## Exercise data

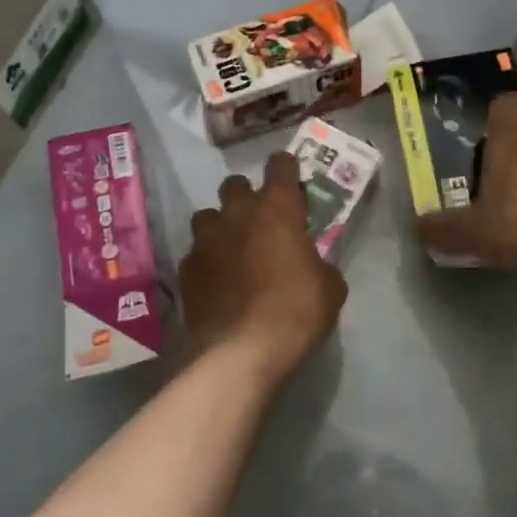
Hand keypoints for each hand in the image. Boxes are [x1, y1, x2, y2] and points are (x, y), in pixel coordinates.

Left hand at [180, 152, 346, 377]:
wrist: (243, 350)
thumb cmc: (297, 310)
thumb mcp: (330, 287)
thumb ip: (320, 263)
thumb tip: (312, 265)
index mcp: (277, 208)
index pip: (280, 166)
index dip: (286, 169)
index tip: (291, 180)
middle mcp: (237, 213)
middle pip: (235, 184)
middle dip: (247, 196)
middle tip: (260, 220)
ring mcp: (206, 239)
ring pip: (208, 216)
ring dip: (221, 226)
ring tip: (233, 249)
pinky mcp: (187, 268)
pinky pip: (196, 253)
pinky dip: (207, 261)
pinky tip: (217, 282)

## Task description
Transcribe exactly, and only, the lines from the one with "index dip: (286, 169)" through the last line of the data.

## Response
index dip: (286, 169)
index tip: (291, 180)
middle mcp: (237, 213)
middle pip: (235, 184)
middle dip: (247, 196)
middle tip: (260, 220)
ring mcp: (206, 239)
ring pip: (208, 216)
ring dip: (221, 226)
ring tip: (233, 249)
pinky mcp: (187, 268)
pinky pip: (196, 253)
pinky dip: (207, 261)
pinky tip: (217, 282)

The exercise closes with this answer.